What the exercise asks: Retype the text of every entry below, keeping each line as it stands.

Exercise data:

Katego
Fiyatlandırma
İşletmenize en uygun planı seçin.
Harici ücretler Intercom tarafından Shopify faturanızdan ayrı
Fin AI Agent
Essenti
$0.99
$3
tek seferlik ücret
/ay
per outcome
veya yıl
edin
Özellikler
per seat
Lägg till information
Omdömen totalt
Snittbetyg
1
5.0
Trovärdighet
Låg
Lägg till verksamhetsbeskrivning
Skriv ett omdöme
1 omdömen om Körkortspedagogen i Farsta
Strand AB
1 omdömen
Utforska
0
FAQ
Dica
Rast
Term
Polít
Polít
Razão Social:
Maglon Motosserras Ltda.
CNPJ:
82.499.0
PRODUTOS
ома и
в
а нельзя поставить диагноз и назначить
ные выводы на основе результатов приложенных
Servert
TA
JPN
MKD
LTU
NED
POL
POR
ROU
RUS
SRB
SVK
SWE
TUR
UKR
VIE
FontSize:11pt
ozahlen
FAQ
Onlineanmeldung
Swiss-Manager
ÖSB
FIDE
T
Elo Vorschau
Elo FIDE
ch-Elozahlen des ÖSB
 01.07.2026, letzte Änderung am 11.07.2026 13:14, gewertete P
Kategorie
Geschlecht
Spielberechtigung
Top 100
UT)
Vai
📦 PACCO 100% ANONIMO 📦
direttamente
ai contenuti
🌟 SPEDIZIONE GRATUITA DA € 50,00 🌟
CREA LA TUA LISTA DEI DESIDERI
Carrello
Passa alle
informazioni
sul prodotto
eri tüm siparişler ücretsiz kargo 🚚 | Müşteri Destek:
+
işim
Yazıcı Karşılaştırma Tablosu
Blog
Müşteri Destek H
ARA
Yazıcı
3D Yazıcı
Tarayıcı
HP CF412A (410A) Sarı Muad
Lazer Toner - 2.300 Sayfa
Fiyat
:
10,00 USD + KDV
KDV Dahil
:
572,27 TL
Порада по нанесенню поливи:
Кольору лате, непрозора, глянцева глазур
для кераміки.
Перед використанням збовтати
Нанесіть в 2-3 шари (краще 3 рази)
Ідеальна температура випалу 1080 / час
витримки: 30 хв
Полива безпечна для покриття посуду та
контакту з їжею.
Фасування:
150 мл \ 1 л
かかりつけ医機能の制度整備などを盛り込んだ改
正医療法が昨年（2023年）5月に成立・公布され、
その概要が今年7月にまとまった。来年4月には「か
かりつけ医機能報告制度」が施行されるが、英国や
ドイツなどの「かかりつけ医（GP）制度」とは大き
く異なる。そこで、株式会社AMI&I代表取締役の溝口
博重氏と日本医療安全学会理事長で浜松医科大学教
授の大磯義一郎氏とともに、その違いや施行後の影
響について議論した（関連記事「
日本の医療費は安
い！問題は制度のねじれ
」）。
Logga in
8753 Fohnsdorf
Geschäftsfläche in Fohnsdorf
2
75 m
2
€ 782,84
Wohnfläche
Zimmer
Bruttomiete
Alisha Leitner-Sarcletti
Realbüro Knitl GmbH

Output for this exercise:
Katego
Fiyatlandırma
İşletmenize en uygun planı seçin.
Harici ücretler Intercom tarafından Shopify faturanızdan ayrı
Fin AI Agent
Essenti
$0.99
$3
tek seferlik ücret
/ay
per outcome
veya yıl
edin
Özellikler
per seat
Lägg till information
Omdömen totalt
Snittbetyg
1
5.0
Trovärdighet
Låg
Lägg till verksamhetsbeskrivning
Skriv ett omdöme
1 omdömen om Körkortspedagogen i Farsta
Strand AB
1 omdömen
Utforska
0
FAQ
Dica
Rast
Term
Polít
Polít
Razão Social:
Maglon Motosserras Ltda.
CNPJ:
82.499.0
PRODUTOS
ома и
в
а нельзя поставить диагноз и назначить
ные выводы на основе результатов приложенных
Servert
TA
JPN
MKD
LTU
NED
POL
POR
ROU
RUS
SRB
SVK
SWE
TUR
UKR
VIE
FontSize:11pt
ozahlen
FAQ
Onlineanmeldung
Swiss-Manager
ÖSB
FIDE
T
Elo Vorschau
Elo FIDE
ch-Elozahlen des ÖSB
 01.07.2026, letzte Änderung am 11.07.2026 13:14, gewertete P
Kategorie
Geschlecht
Spielberechtigung
Top 100
UT)
Vai
📦 PACCO 100% ANONIMO 📦
direttamente
ai contenuti
🌟 SPEDIZIONE GRATUITA DA € 50,00 🌟
CREA LA TUA LISTA DEI DESIDERI
Carrello
Passa alle
informazioni
sul prodotto
eri tüm siparişler ücretsiz kargo 🚚 | Müşteri Destek:
+
işim
Yazıcı Karşılaştırma Tablosu
Blog
Müşteri Destek H
ARA
Yazıcı
3D Yazıcı
Tarayıcı
HP CF412A (410A) Sarı Muad
Lazer Toner - 2.300 Sayfa
Fiyat
:
10,00 USD + KDV
KDV Dahil
:
572,27 TL
Порада по нанесенню поливи:
Кольору лате, непрозора, глянцева глазур
для кераміки.
Перед використанням збовтати
Нанесіть в 2-3 шари (краще 3 рази)
Ідеальна температура випалу 1080 / час
витримки: 30 хв
Полива безпечна для покриття посуду та
контакту з їжею.
Фасування:
150 мл \ 1 л
かかりつけ医機能の制度整備などを盛り込んだ改
正医療法が昨年（2023年）5月に成立・公布され、
その概要が今年7月にまとまった。来年4月には「か
かりつけ医機能報告制度」が施行されるが、英国や
ドイツなどの「かかりつけ医（GP）制度」とは大き
く異なる。そこで、株式会社AMI&I代表取締役の溝口
博重氏と日本医療安全学会理事長で浜松医科大学教
授の大磯義一郎氏とともに、その違いや施行後の影
響について議論した（関連記事「
日本の医療費は安
い！問題は制度のねじれ
」）。
Logga in
8753 Fohnsdorf
Geschäftsfläche in Fohnsdorf
2
75 m
2
€ 782,84
Wohnfläche
Zimmer
Bruttomiete
Alisha Leitner-Sarcletti
Realbüro Knitl GmbH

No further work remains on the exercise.